_ABOUT THIS TASK_
Keep only the lines in the entries below that include the word "Panadería". Matches must be case-sensitive.

Stored data entries:
::::::::

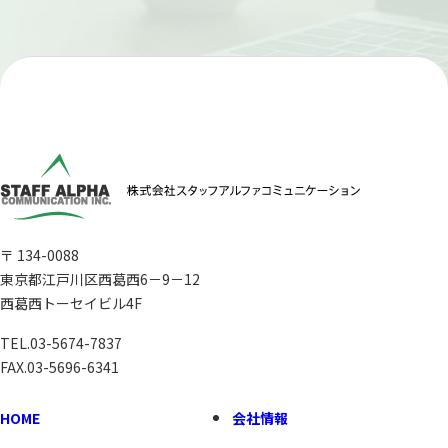
〒 134-0088
東京都江戸川区西葛西6－9－12
西葛西トーセイビル4F
TEL.
03-5674-7837
FAX.03-5696-6341
HOME
会社情報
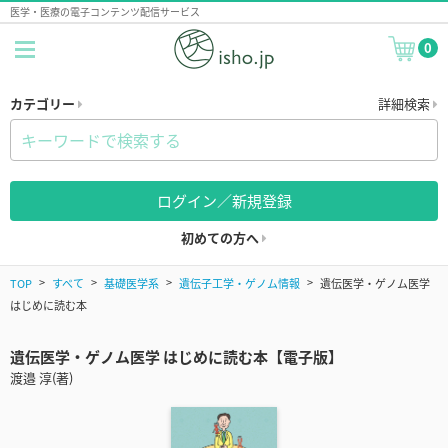
医学・医療の電子コンテンツ配信サービス
0
カテゴリー
詳細検索
ログイン／新規登録
初めての方へ
TOP
すべて
基礎医学系
遺伝子工学・ゲノム情報
遺伝医学・ゲノム医学
はじめに読む本
遺伝医学・ゲノム医学 はじめに読む本【電子版】
渡邉 淳(著)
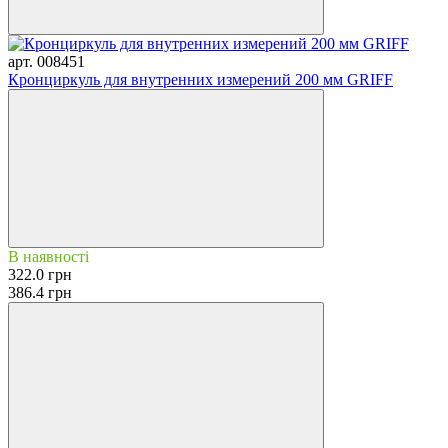
арт. 008451
Кронциркуль для внутренних измерений 200 мм GRIFF
В наявності
322.0 грн
386.4 грн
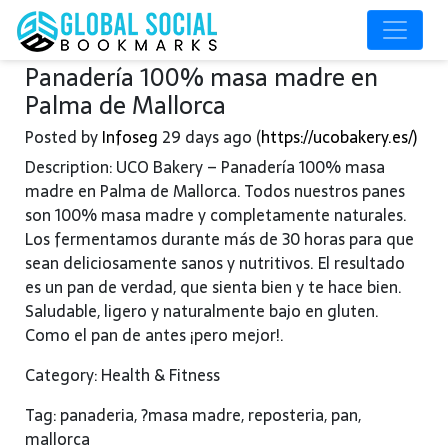
Panadería 100% masa madre en
Palma de Mallorca
Posted by
Infoseg
29 days ago (
https://ucobakery.es/)
Description: UCO Bakery – Panadería 100% masa
madre en Palma de Mallorca. Todos nuestros panes
son 100% masa madre y completamente naturales.
Los fermentamos durante más de 30 horas para que
sean deliciosamente sanos y nutritivos. El resultado
es un pan de verdad, que sienta bien y te hace bien.
Saludable, ligero y naturalmente bajo en gluten.
Como el pan de antes ¡pero mejor!.
Category: Health & Fitness
Tag: panaderia, ?masa madre, reposteria, pan,
mallorca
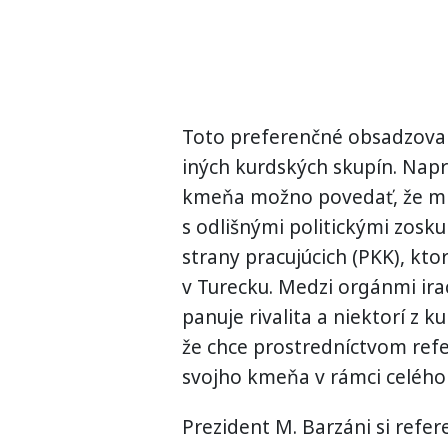
Toto preferenčné obsadzovan
iných kurdských skupín. Nap
kmeňa možno povedať, že mn
s odlišnými politickými zosku
strany pracujúcich (PKK), kt
v Turecku. Medzi orgánmi ir
panuje rivalita a niektorí z 
že chce prostredníctvom refe
svojho kmeňa v rámci celého
Prezident M. Barzáni si refer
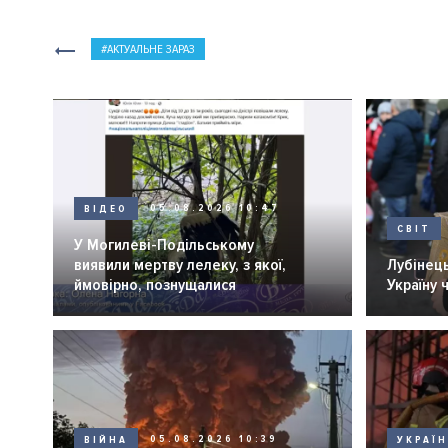
АКТУАЛЬНЕ ЗАРАЗ
ВІДЕО
05.08.2026 10:47
СВІТ
У Могилеві-Подільському
виявили мертву лелеку, з якої,
Лубінець
ймовірно, познущалися
Україну 
ВІЙНА
05.08.2026 10:39
УКРАЇ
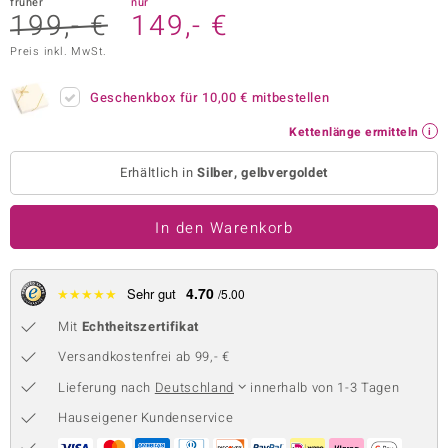
früher
nur
199,- €
149,- €
 JUWELO
Preis inkl. MwSt.
remonti
Geschenkbox für
10,00 €
mitbestellen
uca
Kettenlänge ermitteln
no Collection
Erhältlich in
Silber, gelbvergoldet
ENTS BY DE MELO
In den Warenkorb
va
otenier
4.70
★
★
★
★
★
Sehr gut
/5.00
 1894 Collection
Mit
Echtheitszertifikat
Versandkostenfrei ab 99,- €
Lieferung nach
Deutschland
innerhalb von 1-3 Tagen
ana
Hauseigener Kundenservice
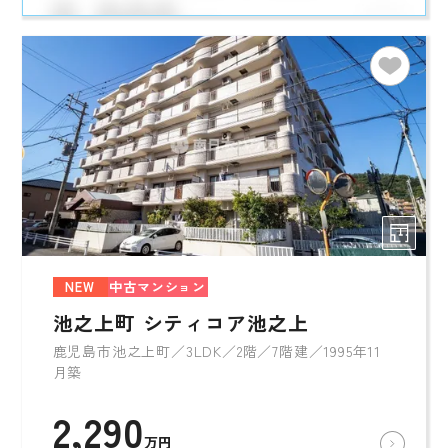
NEW
中古マンション
池之上町 シティコア池之上
鹿児島市池之上町／3LDK／2階／7階建／1995年11
月築
2,290
万円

::::::::

_FINISHED EXERCISE_
Panadería 100% masa madre en
Description: UCO Bakery – Panadería 100% masa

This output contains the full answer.